Archer wouldn’t come for free, either. With the time remaining on his contract and the role he plays within the Rays’ starting rotation, the Tigers would have to part with some desirable players. J.D. Martinez could potentially be a part of whatever trade was arranged with the Rays, but if Avila could add either Mike Pelfrey or Anibal Sanchez into the mix Tigers fans might consider it a bonus, though it’s wildly improbable the Rays would take either. Of course, the Rays would likely want to dip into the Tigers prospect pool, hoping to groom the next Evan Longoria or Miguel Cabrera. Odds are, the Tigers don’t have the prospects in their system to get a deal done. At a minimum they’d have to give up Matt Manning, but a more likely result would be losing the bulk of the Tigers quality minor leaguers, something the team isn’t in a position to do if they’re hoping to rebuild.

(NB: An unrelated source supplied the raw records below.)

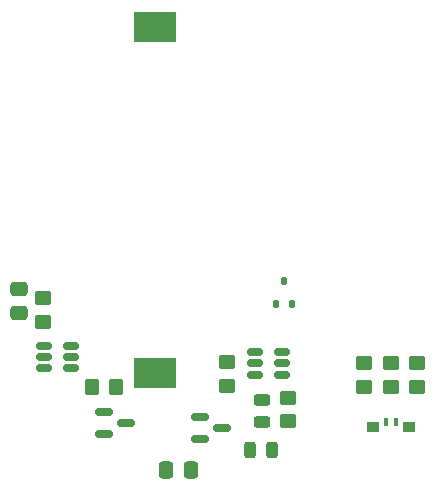
<source format=gbr>
%TF.GenerationSoftware,KiCad,Pcbnew,8.0.3*%
%TF.CreationDate,2025-07-08T12:48:35-07:00*%
%TF.ProjectId,salp_board_round,73616c70-5f62-46f6-9172-645f726f756e,rev?*%
%TF.SameCoordinates,Original*%
%TF.FileFunction,Paste,Bot*%
%TF.FilePolarity,Positive*%
%FSLAX46Y46*%
G04 Gerber Fmt 4.6, Leading zero omitted, Abs format (unit mm)*
G04 Created by KiCad (PCBNEW 8.0.3) date 2025-07-08 12:48:35*
%MOMM*%
%LPD*%
G01*
G04 APERTURE LIST*
G04 Aperture macros list*
%AMRoundRect*
0 Rectangle with rounded corners*
0 $1 Rounding radius*
0 $2 $3 $4 $5 $6 $7 $8 $9 X,Y pos of 4 corners*
0 Add a 4 corners polygon primitive as box body*
4,1,4,$2,$3,$4,$5,$6,$7,$8,$9,$2,$3,0*
0 Add four circle primitives for the rounded corners*
1,1,$1+$1,$2,$3*
1,1,$1+$1,$4,$5*
1,1,$1+$1,$6,$7*
1,1,$1+$1,$8,$9*
0 Add four rect primitives between the rounded corners*
20,1,$1+$1,$2,$3,$4,$5,0*
20,1,$1+$1,$4,$5,$6,$7,0*
20,1,$1+$1,$6,$7,$8,$9,0*
20,1,$1+$1,$8,$9,$2,$3,0*%
G04 Aperture macros list end*
%ADD10R,3.600000X2.600000*%
%ADD11RoundRect,0.150000X-0.512500X-0.150000X0.512500X-0.150000X0.512500X0.150000X-0.512500X0.150000X0*%
%ADD12RoundRect,0.250000X0.450000X-0.350000X0.450000X0.350000X-0.450000X0.350000X-0.450000X-0.350000X0*%
%ADD13RoundRect,0.250000X-0.450000X0.350000X-0.450000X-0.350000X0.450000X-0.350000X0.450000X0.350000X0*%
%ADD14RoundRect,0.250000X0.350000X0.450000X-0.350000X0.450000X-0.350000X-0.450000X0.350000X-0.450000X0*%
%ADD15RoundRect,0.150000X-0.587500X-0.150000X0.587500X-0.150000X0.587500X0.150000X-0.587500X0.150000X0*%
%ADD16RoundRect,0.112500X0.112500X0.237500X-0.112500X0.237500X-0.112500X-0.237500X0.112500X-0.237500X0*%
%ADD17RoundRect,0.243750X-0.456250X0.243750X-0.456250X-0.243750X0.456250X-0.243750X0.456250X0.243750X0*%
%ADD18RoundRect,0.243750X-0.243750X-0.456250X0.243750X-0.456250X0.243750X0.456250X-0.243750X0.456250X0*%
%ADD19R,0.400000X0.800000*%
%ADD20R,1.000000X0.900000*%
%ADD21RoundRect,0.250000X0.337500X0.475000X-0.337500X0.475000X-0.337500X-0.475000X0.337500X-0.475000X0*%
%ADD22RoundRect,0.250000X-0.475000X0.337500X-0.475000X-0.337500X0.475000X-0.337500X0.475000X0.337500X0*%
G04 APERTURE END LIST*
D10*
%TO.C,BT1*%
X156500000Y-75200000D03*
X156500000Y-104500000D03*
%TD*%
D11*
%TO.C,U5*%
X147125000Y-104100000D03*
X147125000Y-103150000D03*
X147125000Y-102200000D03*
X149400000Y-102200000D03*
X149400000Y-103150000D03*
X149400000Y-104100000D03*
%TD*%
%TO.C,U3*%
X167237500Y-104650000D03*
X167237500Y-103700000D03*
X167237500Y-102750000D03*
X164962500Y-102750000D03*
X164962500Y-103700000D03*
X164962500Y-104650000D03*
%TD*%
D12*
%TO.C,R10*%
X167800000Y-106600000D03*
X167800000Y-108600000D03*
%TD*%
%TO.C,R9*%
X162600000Y-103600000D03*
X162600000Y-105600000D03*
%TD*%
D13*
%TO.C,R8*%
X147000000Y-100200000D03*
X147000000Y-98200000D03*
%TD*%
D14*
%TO.C,R7*%
X151200000Y-105700000D03*
X153200000Y-105700000D03*
%TD*%
D12*
%TO.C,R6*%
X174200000Y-105700001D03*
X174200000Y-103700001D03*
%TD*%
%TO.C,R5*%
X178700000Y-105700001D03*
X178700000Y-103700001D03*
%TD*%
%TO.C,R4*%
X176500000Y-105700001D03*
X176500000Y-103700001D03*
%TD*%
D15*
%TO.C,Q2*%
X162200000Y-109150000D03*
X160325000Y-108200000D03*
X160325000Y-110100000D03*
%TD*%
%TO.C,Q1*%
X154037500Y-108750000D03*
X152162500Y-107800000D03*
X152162500Y-109700000D03*
%TD*%
D16*
%TO.C,D5*%
X167450000Y-96700000D03*
X166800000Y-98700000D03*
X168100000Y-98700000D03*
%TD*%
D17*
%TO.C,D4*%
X165600000Y-106762500D03*
X165600000Y-108637500D03*
%TD*%
D18*
%TO.C,D3*%
X164562500Y-111000000D03*
X166437500Y-111000000D03*
%TD*%
D19*
%TO.C,D1*%
X176100000Y-108648223D03*
X176900000Y-108648223D03*
D20*
X178000000Y-109098223D03*
X175000000Y-109098223D03*
%TD*%
D21*
%TO.C,C23*%
X157462500Y-112700000D03*
X159537500Y-112700000D03*
%TD*%
D22*
%TO.C,C21*%
X145000000Y-99437500D03*
X145000000Y-97362500D03*
%TD*%
M02*

</source>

Will he end up in Detroit?
It’s not out of the question, but it is wildly unlikely, given the thin market and the high demand for starting pitchers. Archer himself seems interested in trying his luck elsewhere. In an interview on SiriusXM’s MLB Network radio show, Archer said “I think in order for us to be successful, we've got to spend more money. You look at the teams that were in contention this year and they were all around the $100-million payroll mark or more. And we're in the $70 million payroll...”
The Tigers may be looking to trim payroll, cutting back from the $200+ million they spent last season, but it seems safe to say they will still be among the top 10 spenders in 2017, far eclipsing what the Rays have been willing to shell out. Archer is expected to receive $19 million over the next three years, with an additional $500,000 owed to him if he’s traded during the time of his contract. If the Tigers were to make some interesting moves, and Archer were to live up to previous expectations, he could be a really great fit for the team, at a price tag that doesn’t strain the wallet too badly.
Plus, the last time the Tigers made a trade for a Rays starter, it worked out pretty well.